» **PASSAGE SHOWN**:
───

If $\Phi\geq 0$ is non-decreasing, does $\int_1^\infty \frac{\Phi(x)}{x^2}\,dx=\infty$ imply $\int_0^\infty e^{-\Phi(x)}\,dx<\infty$?
We may assume $\Phi(1)=0$. Let $\Phi(x)=\int_1^x f(t) dt$ for some nonnegative function $f$. By assumption, we have $$ \int_1^{\infty} \int_1^x \frac{f(t)}{x^2}dtdx =\int_1^{\infty}\int_t^{\infty} \frac{f(t)}{x^2} dxdt = \int_1^{\infty} \frac{f(t)}tdt=\infty. $$ Let $$ a_{\ell} = \int_{2^{\ell-1}}^{2^{\ell}} \frac{f(t)}t dt. $$ We have $\sum_{\ell=1}^{\infty} a_{\ell} = \infty$ and $$ \int_{2^{\ell-1}}^{2^{\ell}} f(t) dt \leq 2^{\ell}\int_{2^{\ell-1}}^{2^{\ell}} \frac{f(t)}t dt=2^{\ell}a_{\ell}. $$ On the other hand, by Cauchy condensation test, the convergence of $\int_1^{\infty} e^{-\Phi(x)} dx$ is equivalent to the convergence of LHS of $$ \sum_{k=1}^{\infty} 2^k e^{-\Phi(2^k)} \geq \sum_{k=1}^{\infty} 2^k e^{-\sum_{\ell\leq k} 2^{\ell}a_{\ell} }. $$ Let $a_{\ell}$ be a characteristic function of a very rapidly increasing sequence $\{b_n\}$ of natural numbers.
If $b_m\leq k < b_{m+1}$, we have $$ 2^k e^{-\sum_{\ell\leq k} 2^{\ell}a_{\ell} }\geq 2^{b_m} e^{-2^{1+b_m}}. $$ Then the sum over $k$ in this interval is $$ \geq (b_{m+1}-b_m)2^{b_m} e^{-2^{1+b_m}}. $$ For each $m$, we take $b_{m+1}$ large enough that $$ (b_{m+1}-b_m)2^{b_m} e^{-2^{1+b_m}}\geq 1. $$ Then we have the divergence of the series $$ \sum_{k=1}^{\infty} 2^k e^{-\sum_{\ell\leq k} 2^{\ell}a_{\ell} }. $$ Hence, we have the divergence of $$ \int_1^{\infty} e^{-\Phi(x)} dx. $$

───

» **SHORT TASK 1**: Copy the entries from their start through the line containing "export const myFeature", including both ends, and leave the pictures out.

───

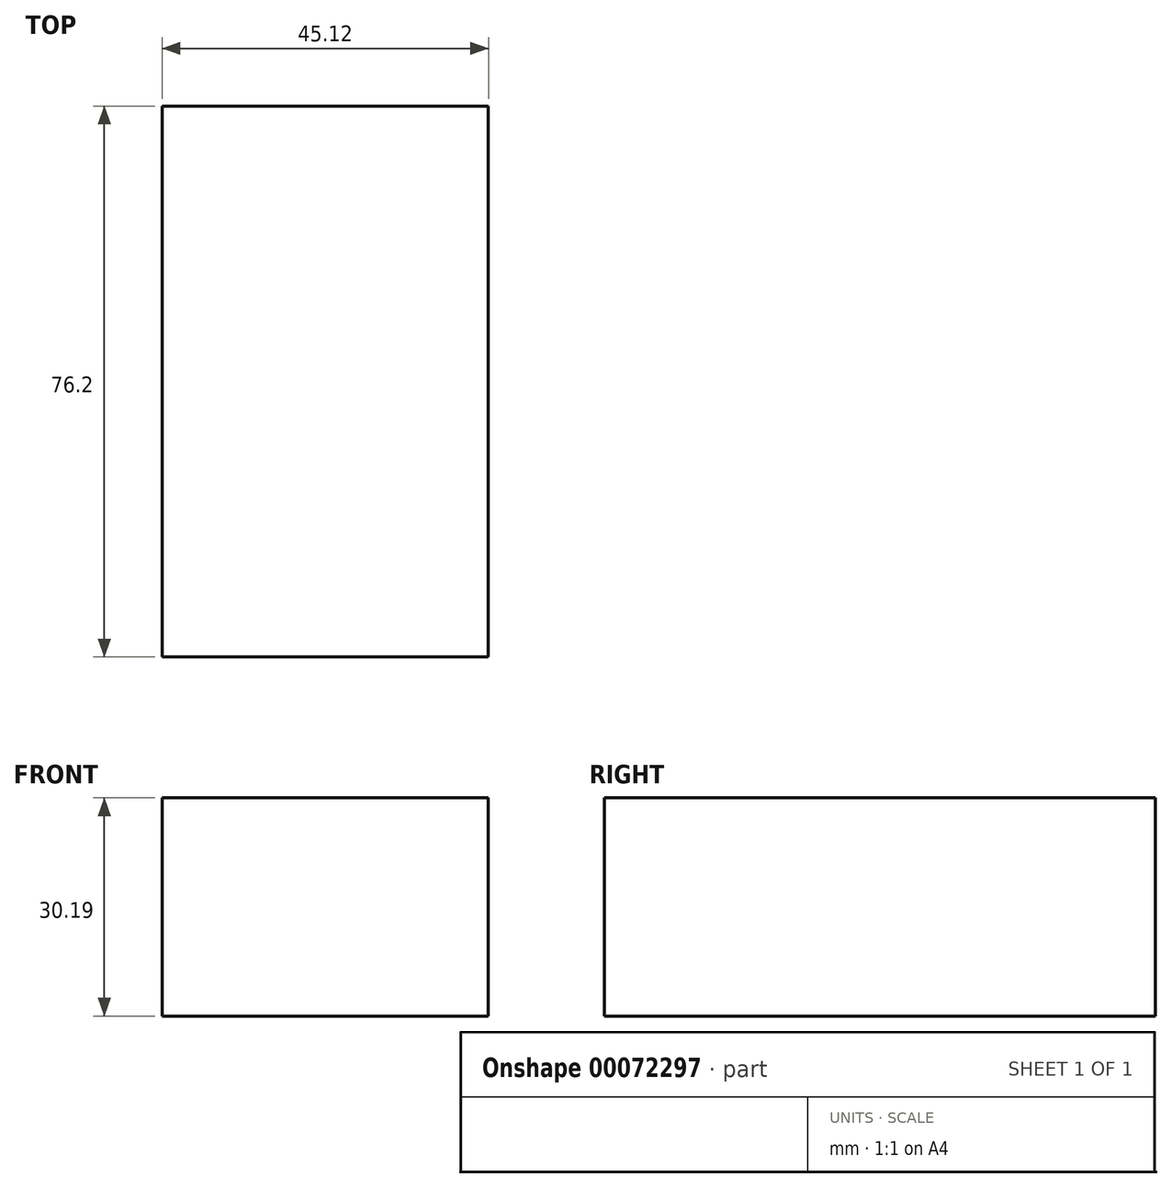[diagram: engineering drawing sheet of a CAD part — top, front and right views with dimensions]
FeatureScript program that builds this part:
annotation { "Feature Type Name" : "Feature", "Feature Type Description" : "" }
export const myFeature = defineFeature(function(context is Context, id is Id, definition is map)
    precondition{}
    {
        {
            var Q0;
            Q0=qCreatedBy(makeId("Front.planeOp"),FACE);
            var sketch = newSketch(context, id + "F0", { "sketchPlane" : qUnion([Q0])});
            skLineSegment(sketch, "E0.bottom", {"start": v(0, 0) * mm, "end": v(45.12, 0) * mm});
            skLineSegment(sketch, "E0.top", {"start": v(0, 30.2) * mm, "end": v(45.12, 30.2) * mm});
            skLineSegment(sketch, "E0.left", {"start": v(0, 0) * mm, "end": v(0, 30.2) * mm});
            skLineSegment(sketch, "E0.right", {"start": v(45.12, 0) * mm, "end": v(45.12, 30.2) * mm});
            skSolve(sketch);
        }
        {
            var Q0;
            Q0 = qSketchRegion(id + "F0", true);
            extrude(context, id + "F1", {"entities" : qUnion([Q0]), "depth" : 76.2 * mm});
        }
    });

───

» **SHORT TASK 2**:
Answer these about the argument on the integral of e^(-Φ):
(a) What value may Φ(1) be assumed to have?
(b) Which test is used to link the convergence of the integral of e^(-Φ(x)) to the convergence of a series?
(c) What is a_ℓ finally chosen to be?

» **EXERCISE ANSWER 1**:
[diagram: engineering drawing sheet of a CAD part — top, front and right views with dimensions]
FeatureScript program that builds this part:
annotation { "Feature Type Name" : "Feature", "Feature Type Description" : "" }
export const myFeature = defineFeature(function(context is Context, id is Id, definition is map)

» **EXERCISE ANSWER 2**:
(a) 0.
(b) The Cauchy condensation test.
(c) The characteristic function of a very rapidly increasing sequence {b_n} of natural numbers.